News

Michigan healthcare workers set to go to Haiti

By Joe Rossiter
Detroit Free Press
January 17, 2010

Residents with ties to nation keep up online after quake

Kyle Martin has traveled to Haiti since he was 12 years old as part of local mission groups.

Now 26 and a second-year osteopathic medical student at Michigan State University, he has traveled to the impoverished Caribbean nation eight times in the past year to work at a medical clinic in Gressier, a town southwest of Port-au-Prince.

Through e-mails and Facebook, Martin said he learned that the clinic where he has worked was destroyed. Fortunately, he said, everyone made it out safely.

"As of now, they are tending to patients at a nearby soccer field," he told the Free Press. "They've set up blankets on the grass and are doing whatever they humanly can to dispense proper medical aid."

Michael Largey, an MSU music professor who specializes in Caribbean music, taught at a school in Port-au-Prince for several years during the 1980s and occasionally travels back to the country to visit.

Through his connections to Haiti, Largey, 50, said he learned about the destruction of the school where he once taught and predicts there will soon be an influx of Haitians fleeing to the U.S.

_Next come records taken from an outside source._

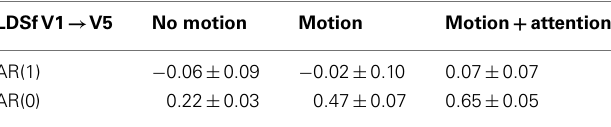
Table 1 | LDSf identified connectivity betweenV1 andV5 in during the attention to visual motion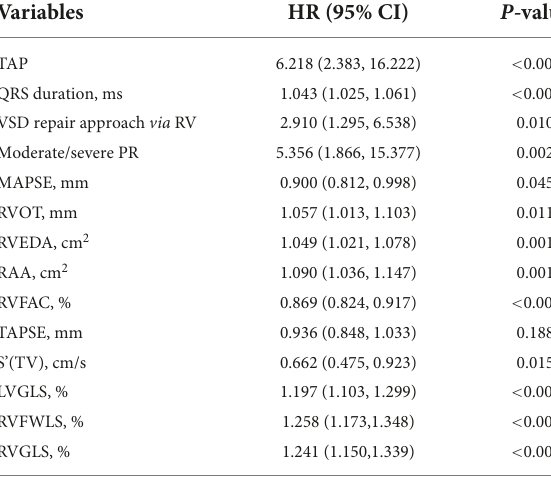
TABLE 3 Predictors of adverse event in patients with r-TOF by univariate cox regression analysis.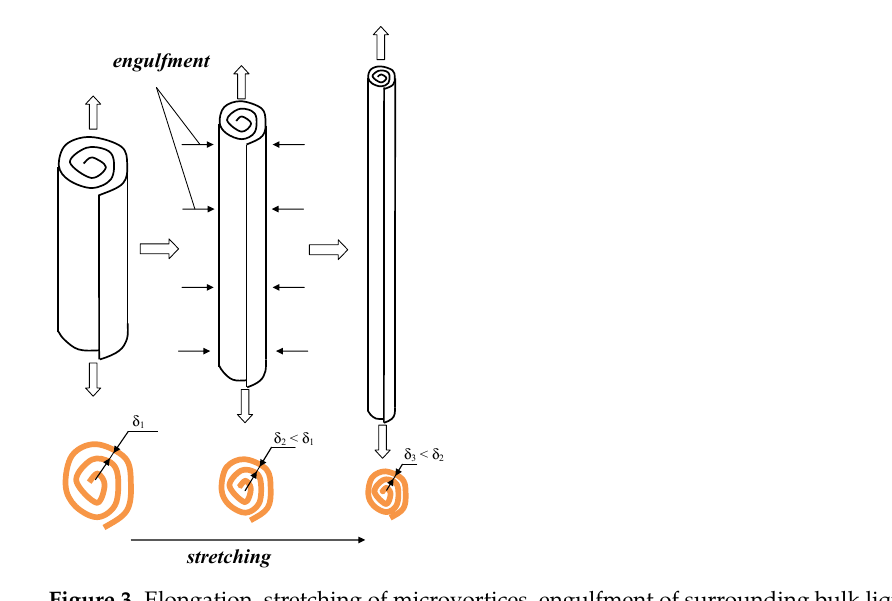
Figure 3. Elongation, stretching of microvortices, engulfment of surrounding bulk liquid.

"The people there have lost everything," he said.

The parents of Dr. Sacha Montas, a member of the University of Michigan Health System's Survival Flight team, traveled to Haiti on vacation the same day the earthquake struck.

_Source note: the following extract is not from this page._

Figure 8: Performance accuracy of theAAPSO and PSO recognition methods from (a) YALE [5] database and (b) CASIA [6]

Both of his parents are OK, but Montas reported a cousin was killed, said Mary Masson, a U-M Health System senior writer.

Montas now plans to join the relief effort in Haiti -- and reunite there with his parents. He is among numerous American doctors and other medical personnel headed to the Caribbean nation.

The RN Response Network and National Nurses United, the largest union and professional organization of U.S. nurses, report that nearly 7,500 registered nurses are ready to deploy to Haiti, including 219 from Michigan.